Christian Medical College, Vellore, Tamil Nadu, India.
All India Institute of Medical Sciences, New Delhi, India.
Am J Trop Med Hyg. 2018 Sep;99(3_Suppl):34-40. doi: 10.4269/ajtmh.18-0139. Epub 2018 Jul 24.
A very high incidence of typhoid was described in studies conducted in urban locations on the Indian subcontinent at the end of the twentieth century. Despite their availability, licensed immunogenic conjugate typhoid vaccines have not been introduced in the national immunization program, in part, because of a lack of understanding of where and for whom prevention is most necessary. Uncertainty regarding the burden of disease is based on the lack of reliable, recent estimates of culture-confirmed typhoid and an observed trend of low isolations of Typhi and fewer complications at large referral hospitals in India. In this article, we examine the trends of Typhi isolation at three large tertiary care centers across India over 15 years and describe trends of recognized risk factors for typhoid from published literature. There appears to be a decline in the isolation of Typhi in blood cultures, which is more apparent in the past 5 years. These trends are temporally related to economic improvement, female literacy, and the use of antibiotics such as cephalosporins and azithromycin. The analysis of trends of culture-confirmed typhoid may not accurately capture the typhoid incidence trends if antibiotic use confounds the burden of disease presenting to larger facilities. Emerging antimicrobial resistance may result in a resurgence of disease if the underlying incidence and transmission of typhoid are not adequately addressed through public health approaches.
在 20 世纪末,在印度次大陆的城市地区进行的研究中描述了伤寒发病率极高。
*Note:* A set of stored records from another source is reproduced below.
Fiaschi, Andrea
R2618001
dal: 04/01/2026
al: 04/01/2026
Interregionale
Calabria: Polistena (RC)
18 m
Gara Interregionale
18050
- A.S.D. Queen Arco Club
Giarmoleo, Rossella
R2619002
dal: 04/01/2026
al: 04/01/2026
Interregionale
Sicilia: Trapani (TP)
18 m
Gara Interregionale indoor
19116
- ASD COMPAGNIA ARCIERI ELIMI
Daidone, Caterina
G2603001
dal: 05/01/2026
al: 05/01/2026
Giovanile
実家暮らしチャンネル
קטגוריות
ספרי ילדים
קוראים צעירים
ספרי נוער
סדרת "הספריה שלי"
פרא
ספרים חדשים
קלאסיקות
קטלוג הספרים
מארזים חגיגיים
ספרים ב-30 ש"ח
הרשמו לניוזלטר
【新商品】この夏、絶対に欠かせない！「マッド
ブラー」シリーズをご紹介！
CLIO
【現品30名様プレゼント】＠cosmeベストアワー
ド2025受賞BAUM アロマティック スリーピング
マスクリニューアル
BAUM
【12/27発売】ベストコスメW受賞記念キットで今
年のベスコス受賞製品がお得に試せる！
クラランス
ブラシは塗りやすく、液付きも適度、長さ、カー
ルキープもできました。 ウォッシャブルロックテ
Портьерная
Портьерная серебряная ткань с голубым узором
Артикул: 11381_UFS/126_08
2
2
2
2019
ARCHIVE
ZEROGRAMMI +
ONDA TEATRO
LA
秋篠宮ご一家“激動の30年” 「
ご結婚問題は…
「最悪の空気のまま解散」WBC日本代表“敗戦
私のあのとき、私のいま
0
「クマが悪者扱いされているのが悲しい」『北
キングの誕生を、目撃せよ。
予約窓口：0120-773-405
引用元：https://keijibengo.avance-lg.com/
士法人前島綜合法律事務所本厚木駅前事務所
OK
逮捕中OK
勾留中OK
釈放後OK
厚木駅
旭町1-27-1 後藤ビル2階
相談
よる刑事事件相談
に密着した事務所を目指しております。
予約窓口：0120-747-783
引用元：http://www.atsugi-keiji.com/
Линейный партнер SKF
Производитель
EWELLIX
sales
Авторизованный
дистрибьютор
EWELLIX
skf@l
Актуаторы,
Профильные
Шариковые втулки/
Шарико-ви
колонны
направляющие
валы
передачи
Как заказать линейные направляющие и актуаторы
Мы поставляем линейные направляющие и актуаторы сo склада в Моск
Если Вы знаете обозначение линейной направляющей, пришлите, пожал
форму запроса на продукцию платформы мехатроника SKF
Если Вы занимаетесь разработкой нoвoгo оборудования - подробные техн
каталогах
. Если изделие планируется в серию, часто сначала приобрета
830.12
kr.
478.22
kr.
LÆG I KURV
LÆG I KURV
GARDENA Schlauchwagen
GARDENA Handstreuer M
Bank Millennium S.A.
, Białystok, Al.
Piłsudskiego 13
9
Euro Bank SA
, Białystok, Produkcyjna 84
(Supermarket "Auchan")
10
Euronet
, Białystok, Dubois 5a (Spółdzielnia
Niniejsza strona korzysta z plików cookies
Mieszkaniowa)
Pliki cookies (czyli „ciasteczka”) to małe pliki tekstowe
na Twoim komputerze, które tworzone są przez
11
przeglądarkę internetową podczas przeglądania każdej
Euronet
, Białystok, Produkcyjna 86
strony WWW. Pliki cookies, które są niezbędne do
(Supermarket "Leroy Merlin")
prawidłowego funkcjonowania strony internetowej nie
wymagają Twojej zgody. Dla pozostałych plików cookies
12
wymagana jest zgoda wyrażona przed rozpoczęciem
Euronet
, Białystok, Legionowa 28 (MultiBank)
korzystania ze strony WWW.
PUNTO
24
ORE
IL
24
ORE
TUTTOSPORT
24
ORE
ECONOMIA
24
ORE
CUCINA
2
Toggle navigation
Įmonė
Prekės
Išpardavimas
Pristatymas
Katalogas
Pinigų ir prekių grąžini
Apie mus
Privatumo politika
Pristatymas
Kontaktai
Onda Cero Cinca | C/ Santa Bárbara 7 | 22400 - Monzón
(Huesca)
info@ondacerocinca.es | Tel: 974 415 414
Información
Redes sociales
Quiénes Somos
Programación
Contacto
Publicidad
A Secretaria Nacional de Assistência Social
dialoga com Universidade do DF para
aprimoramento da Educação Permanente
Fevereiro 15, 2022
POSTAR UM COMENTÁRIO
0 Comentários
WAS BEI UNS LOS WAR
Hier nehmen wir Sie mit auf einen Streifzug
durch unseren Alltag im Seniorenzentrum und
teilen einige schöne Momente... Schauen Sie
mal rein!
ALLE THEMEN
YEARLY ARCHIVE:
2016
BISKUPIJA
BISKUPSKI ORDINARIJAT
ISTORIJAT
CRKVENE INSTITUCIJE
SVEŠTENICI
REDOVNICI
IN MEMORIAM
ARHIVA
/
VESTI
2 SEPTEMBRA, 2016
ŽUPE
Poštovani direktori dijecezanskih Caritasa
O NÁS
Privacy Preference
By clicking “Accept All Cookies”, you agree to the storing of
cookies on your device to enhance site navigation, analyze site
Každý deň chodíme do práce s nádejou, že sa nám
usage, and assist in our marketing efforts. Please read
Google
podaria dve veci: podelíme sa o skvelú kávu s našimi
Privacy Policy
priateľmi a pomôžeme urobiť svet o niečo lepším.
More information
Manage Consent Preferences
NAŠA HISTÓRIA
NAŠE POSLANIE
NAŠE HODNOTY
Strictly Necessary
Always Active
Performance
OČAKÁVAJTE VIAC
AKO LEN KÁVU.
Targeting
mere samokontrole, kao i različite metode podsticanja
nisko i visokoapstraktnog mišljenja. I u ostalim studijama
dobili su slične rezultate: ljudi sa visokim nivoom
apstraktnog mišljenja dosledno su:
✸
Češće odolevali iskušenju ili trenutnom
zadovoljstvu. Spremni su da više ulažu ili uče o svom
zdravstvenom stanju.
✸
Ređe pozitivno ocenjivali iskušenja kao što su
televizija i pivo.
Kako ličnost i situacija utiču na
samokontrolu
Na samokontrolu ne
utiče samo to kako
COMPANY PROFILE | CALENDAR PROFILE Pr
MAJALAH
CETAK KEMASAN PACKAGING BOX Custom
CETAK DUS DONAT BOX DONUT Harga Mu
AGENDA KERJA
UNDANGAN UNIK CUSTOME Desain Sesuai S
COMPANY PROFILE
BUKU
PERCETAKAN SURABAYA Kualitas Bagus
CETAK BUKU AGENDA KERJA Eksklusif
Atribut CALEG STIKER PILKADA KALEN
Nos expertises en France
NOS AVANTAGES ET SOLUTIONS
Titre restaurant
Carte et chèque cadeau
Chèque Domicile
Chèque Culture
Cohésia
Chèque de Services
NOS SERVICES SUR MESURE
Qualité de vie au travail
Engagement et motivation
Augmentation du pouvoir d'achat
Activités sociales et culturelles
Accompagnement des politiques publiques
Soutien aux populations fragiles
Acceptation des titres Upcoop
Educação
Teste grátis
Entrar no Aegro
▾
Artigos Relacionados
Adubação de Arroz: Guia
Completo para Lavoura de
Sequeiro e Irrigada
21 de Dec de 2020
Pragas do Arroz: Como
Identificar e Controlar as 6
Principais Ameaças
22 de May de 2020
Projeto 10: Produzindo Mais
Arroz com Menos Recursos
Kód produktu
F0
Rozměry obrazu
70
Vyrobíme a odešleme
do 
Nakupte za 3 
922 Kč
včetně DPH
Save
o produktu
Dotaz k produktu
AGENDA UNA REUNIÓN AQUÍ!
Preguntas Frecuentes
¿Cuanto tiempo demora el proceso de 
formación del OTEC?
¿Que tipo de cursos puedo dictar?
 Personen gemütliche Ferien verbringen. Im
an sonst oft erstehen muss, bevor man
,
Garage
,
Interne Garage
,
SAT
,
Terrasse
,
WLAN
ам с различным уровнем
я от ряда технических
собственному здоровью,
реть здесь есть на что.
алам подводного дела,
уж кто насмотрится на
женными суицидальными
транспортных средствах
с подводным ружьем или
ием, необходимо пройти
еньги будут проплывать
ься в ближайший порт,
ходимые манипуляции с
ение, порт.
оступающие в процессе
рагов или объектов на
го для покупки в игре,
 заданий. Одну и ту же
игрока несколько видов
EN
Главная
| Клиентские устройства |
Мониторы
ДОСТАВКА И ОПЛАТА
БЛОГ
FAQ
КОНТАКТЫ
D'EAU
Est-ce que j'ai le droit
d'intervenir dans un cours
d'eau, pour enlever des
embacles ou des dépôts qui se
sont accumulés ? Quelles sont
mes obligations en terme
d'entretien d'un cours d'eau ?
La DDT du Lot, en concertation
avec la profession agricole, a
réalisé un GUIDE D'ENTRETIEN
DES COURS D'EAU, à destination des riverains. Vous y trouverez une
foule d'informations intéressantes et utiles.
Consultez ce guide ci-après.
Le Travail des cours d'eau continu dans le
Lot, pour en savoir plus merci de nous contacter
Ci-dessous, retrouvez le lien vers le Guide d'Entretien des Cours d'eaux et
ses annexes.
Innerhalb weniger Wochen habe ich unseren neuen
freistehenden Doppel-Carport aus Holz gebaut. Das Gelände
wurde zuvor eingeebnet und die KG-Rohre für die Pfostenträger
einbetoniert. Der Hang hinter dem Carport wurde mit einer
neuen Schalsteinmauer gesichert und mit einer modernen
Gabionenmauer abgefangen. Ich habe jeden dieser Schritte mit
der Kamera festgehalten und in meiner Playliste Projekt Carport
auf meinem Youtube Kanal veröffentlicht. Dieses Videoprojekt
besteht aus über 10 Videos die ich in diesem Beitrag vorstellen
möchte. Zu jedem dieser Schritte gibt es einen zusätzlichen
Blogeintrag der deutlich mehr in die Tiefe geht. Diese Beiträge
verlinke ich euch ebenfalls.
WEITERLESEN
尽管有许可证的免疫原性结合伤寒疫苗可用,但并未纳入国家免疫计划,部分原因是缺乏对预防的必要性和对象的了解。对疾病负担的不确定性是基于缺乏可靠的、最近的培养确认伤寒的估计,以及在印度的大型转诊医院观察到的伤寒发病率低和并发症少的趋势。在本文中,我们研究了印度三家大型三级护理中心 15 年来的伤寒分离趋势,并描述了从已发表文献中得出的伤寒公认危险因素的趋势。血液培养中伤寒的分离似乎呈下降趋势,过去 5 年更为明显。这些趋势与经济改善、女性识字率以及头孢菌素和阿奇霉素等抗生素的使用有关。如果抗生素的使用使向大型医疗机构就诊的疾病负担复杂化,那么对培养确认的伤寒的趋势分析可能无法准确捕捉伤寒发病率的趋势。如果未能通过公共卫生方法充分解决伤寒的潜在发病率和传播,新出现的抗生素耐药性可能导致疾病死灰复燃。